Natürlich müssen Sendeminuten gefüllt werden, wollen wir alle uns informiert fühlen. Aber einer der wichtigsten Grundsätze, zumindest für Journalist*innen, ist noch immer das Augstein-Zitat "Sagen, was ist". Und eben nicht zu raten oder zu hoffen. Ruck berichtete, dass die Menschen in Moskau schon besorgt gewesen seien, aber sie nicht davon ausgeht, dass sich aktuell etwas an Putins guten Umfragewerten ändert. "Subkutan" würde der Putschversuch aber schon wirken, "das vergessen die Leute nicht", so die Korrespondentin, auch wenn russische Medien aktuell versuchen würden, das Narrativ der Geschehnisse zu beeinflussen.
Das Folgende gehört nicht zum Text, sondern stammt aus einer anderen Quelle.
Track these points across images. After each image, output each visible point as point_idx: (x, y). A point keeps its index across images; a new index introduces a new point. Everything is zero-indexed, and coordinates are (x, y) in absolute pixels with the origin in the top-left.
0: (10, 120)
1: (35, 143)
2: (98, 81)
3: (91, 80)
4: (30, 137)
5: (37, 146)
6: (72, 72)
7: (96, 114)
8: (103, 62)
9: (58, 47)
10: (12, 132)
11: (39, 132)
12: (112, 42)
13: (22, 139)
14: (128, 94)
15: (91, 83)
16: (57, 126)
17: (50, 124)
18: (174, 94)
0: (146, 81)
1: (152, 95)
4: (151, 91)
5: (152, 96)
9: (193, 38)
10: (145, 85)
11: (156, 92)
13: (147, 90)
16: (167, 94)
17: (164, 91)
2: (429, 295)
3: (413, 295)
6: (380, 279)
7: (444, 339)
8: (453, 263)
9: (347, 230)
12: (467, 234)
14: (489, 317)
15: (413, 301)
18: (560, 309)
Auf die Frage, ob die Russen Putin ihr Vertrauen entziehen würden, gab Ruck an, keine belastbare Aussage machen zu können. Sie hatte laut eigener Aussage auch nicht mit genug Russen gesprochen, um ein Meinungsbild abgeben zu können. Die Menschen müssten, so Ruck, erst mal verstehen, was passiert ist und das braucht Zeit. Die Unsicherheit im Land könnte steigen und das könnte zu einem schlechteren Wahlergebnis führen. Aber zum jetzigen Zeitpunkt sei all das nur Spekulation.

Immerhin waren die Anwesenden schlau genug, nicht auch noch über den Verbleib von Prigoschin zu spekulieren oder zu erraten, ob und wie dessen Leben weitergeht. Carlo Masala wies nur darauf hin, dass das Leben des Wagner-Chefs in Gefahr sei. "Mir würde das nicht leidtun, er ist ein Massenmörder", so Masala, der nun für den Rest seines Lebens nicht mehr sicher sei. Aktuell ist unbekannt, wo der Wagner-Chef sich überhaupt aufhält. 

Waren andere Geheimdienste besser informiert als der BND?

Roderich Kiesewetter wollte im Talk vor allem einen Punkt machen: Es sei wichtig, dass die Unterstützung für die Ukraine jetzt nicht nachlasse, insbesondere die Krim müsse wieder stärker in den Fokus rücken. Die militärische Unterstützung, neue Waffenlieferungen und die Entlastung der USA seien wichtig, weil all diese Hilfen dazu beitragen könnten, Russland zu schwächen.

Anne Will wollte vom Oberst a.D. wissen, ob die US-amerikanischen Geheimdienste mehr Wissen hätten als die deutschen. "Der BND war genauso informiert wie die CIA", gab Kiesewetter zurück und wies darauf hin, dass der "Zerfall einer Diktatur" nicht vorhersehbar sei.

Es gab Anzeichen dafür, dass etwas geschehen würde. Sabine Adler führte aus, dass neben der Unzufriedenheit Prigoschins mit der Ausstattung des Militärs und der Ausführung von Operationen vor allem die Tatsache, dass ab dem 1. Juli Privatarmeen dem russischen Militär zugeordnet werden, die Situation verschärft hätte.

Die Schalte zu Vassili Golod nach Kiew holte den andauernden Krieg zurück in die deutschen Wohnzimmer. Denn es gab einen Luftalarm in der ukrainischen Hauptstadt, der Korrespondent schickte voraus, dass seine Kolleg*innen die Situation beobachten würden, während er Eindrücke wiedergab.

In der Ukraine gäbe es weiterhin die konkrete Hoffnung auf mehr Unterstützung und eine "Kampfjetkoalition". Sowohl Lars Klingbeil als auch Roderich Kiesewetter warben für diese Idee, wenn auch mit unterschiedlichem Nachdruck. Auch an dieser Front herrscht momentan viel Hoffen und Wünschen.